Woodside Energy (ASX:WDS) has softened its opposition to the Greater Sunrise LNG Project with the announcement yesterday of a dual path viability study to see if gas from the project can be delivered to Timor-Leste as efficiently as it could be to Australia.
Woodside’s surprise announcement and apparent softening of its opposition to involving Timor-Leste as an option is a significant change for the project, Timor and its relations with Australia which have become strained over the project.
In December, chief executive Meg O’Neill said the company would reassess its view that piping gas from the Greater Sunrise field to the undeveloped south coast of East Timor was not viable.
That was a surprise because Woodside and its management and board have been of that opinion for a decade, but suddenly it appeared to change in December.
Some energy industry figures claimed the Woodside CEO had made a mistake because some parts of the Timor government might have been changing their view on sharing facilities with Australia.
That seems to have been a bit of pie in the sky thinking because the story had gone quiet after Ms O’Neill’s comments over the summer holidays.
The Sunrise development, located approximately 450 km north-west of Darwin and 150 km south of Timor-Leste, comprises the Sunrise and Troubadour gas and condensate fields. The fields contain an estimated contingent resource (2C) 5.3 trillion cubic feet of dry gas and 226 million barrels of condensate (100%).

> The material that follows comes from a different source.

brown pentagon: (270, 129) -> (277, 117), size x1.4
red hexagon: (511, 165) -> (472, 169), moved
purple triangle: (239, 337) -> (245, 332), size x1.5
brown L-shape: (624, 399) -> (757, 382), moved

About 70% of Greater Sunrise lies in East Timor’s seabed following a 2018 maritime boundary deal with Australia.
Now Woodside and the Sunrise group has moved to turn that change of heart into figures to see what the financial position is.

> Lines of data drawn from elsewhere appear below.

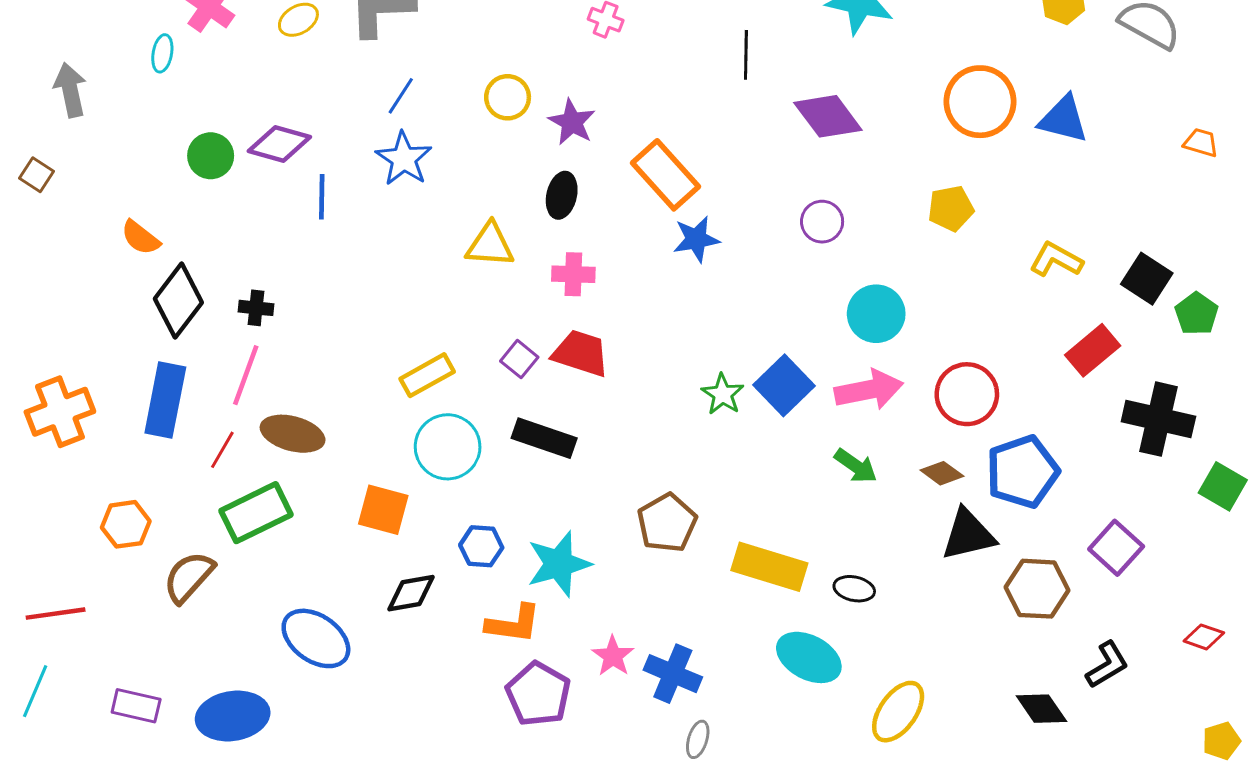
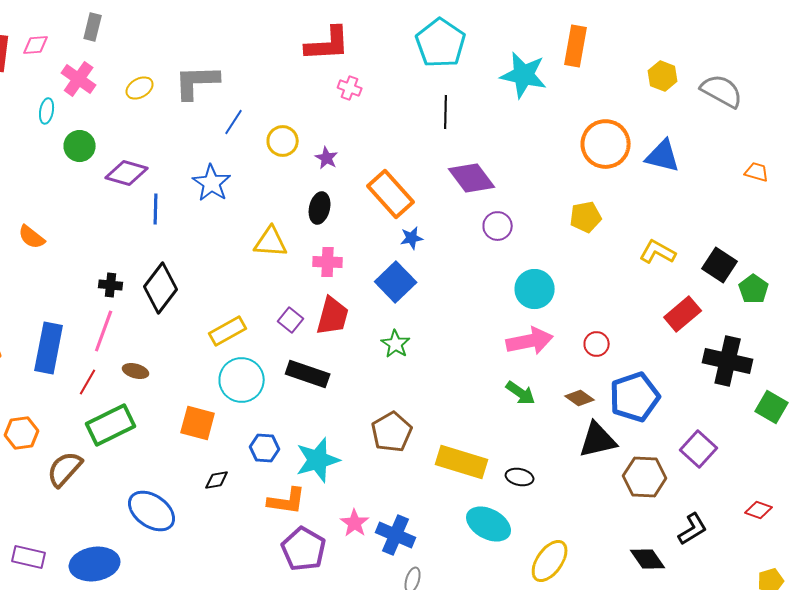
blue line: (401, 96) -> (234, 122), moved
purple diamond: (828, 116) -> (472, 178), moved
purple star: (572, 122) -> (327, 158), size x0.7
green circle: (211, 156) -> (80, 146), moved
blue star: (696, 239) -> (412, 238), size x0.7
black diamond: (178, 301) -> (161, 288), moved
red trapezoid: (581, 353) -> (333, 316), turned 87
blue square: (784, 385) -> (396, 282), moved
green star: (723, 394) -> (396, 344), moved
red circle: (967, 394) -> (597, 344), size x0.6
brown ellipse: (293, 434) -> (136, 371), size x0.6
black diamond: (411, 593) -> (217, 480), size x0.7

In a statement from Woodside on Monday it said “The Sunrise Joint Venture (SJV), comprising TIMOR GAP (56.56%), Operator Woodside Energy (33.44%), and Osaka Gas Australia (10.00%), hereby jointly affirms its commitment to undertake a concept select program for the development of the Greater Sunrise fields.
“The SJV will consider all of the key issues for delivering the gas, for processing and LNG sales, to Timor-Leste compared to delivering the gas to Australia.
“The studies will incorporate and update previous work by utilising the latest technologies and cost estimates while also considering the socio-economic, capacity building, safety, environmental, strategic and security benefits of the various options. The studies will include evaluation of which option provides the most meaningful benefit for the people of Timor-Leste.
“The SJV is aiming to complete the concept select program expeditiously given the benefits that could flow from developing the Sunrise fields.”
TIMOR GAP President and CEO Antonio de Sousa said he was pleased that TIMOR GAP’s efforts have substantially contributed towards realising the long-awaited goal of developing Greater Sunrise.
“This path forward is a significant commitment to our stakeholders, to the aspirations of those who made sacrifices to achieve independence for the Democratic Republic of Timor-Leste, and to the future of our people and Timor-Leste. It offers a clearer path to prosperity, equality, peace, stability, and sustainability for current and future generations,” he said.
Ms O’Neill said the development of new technologies and growing demand for safe and reliable LNG meant it was the right time to bring forward the concept select program.
“It is important we continue to look at ways to develop the Greater Sunrise fields using the latest technologies by evaluating, for example, modular LNG, that did not exist in the past.
“Against a backdrop of global geopolitical instability and constrained energy supply chains, there is an opportunity for the Sunrise Joint Venture to significantly advance this regionally important project,” she said.
Osaka Gas Australia Managing Director Yo Otsuka said in the statement it was important to assess and compare the development concept from both technical and commercial points of view to select the best option for the success of the Sunrise project.
Woodside said that in parallel to the concept select program, the SJV is progressing the negotiation of the new Production Sharing Contract, Petroleum Mining Code and associated agreements with the Timor-Leste and Australian Governments, which upon finalisation will provide the fiscal and regulatory certainty required for a development to proceed.
Unremarked upon in yesterday’s statements was suggestions that Timor was using rumoured Chinese interest as a stalking horse on the issue to get Australia and Woodside to this first step.
Woodside investors liked the news and sent the shares up 1.2% to $36.05. That was despite another fall in the price of oil on Friday on global markets.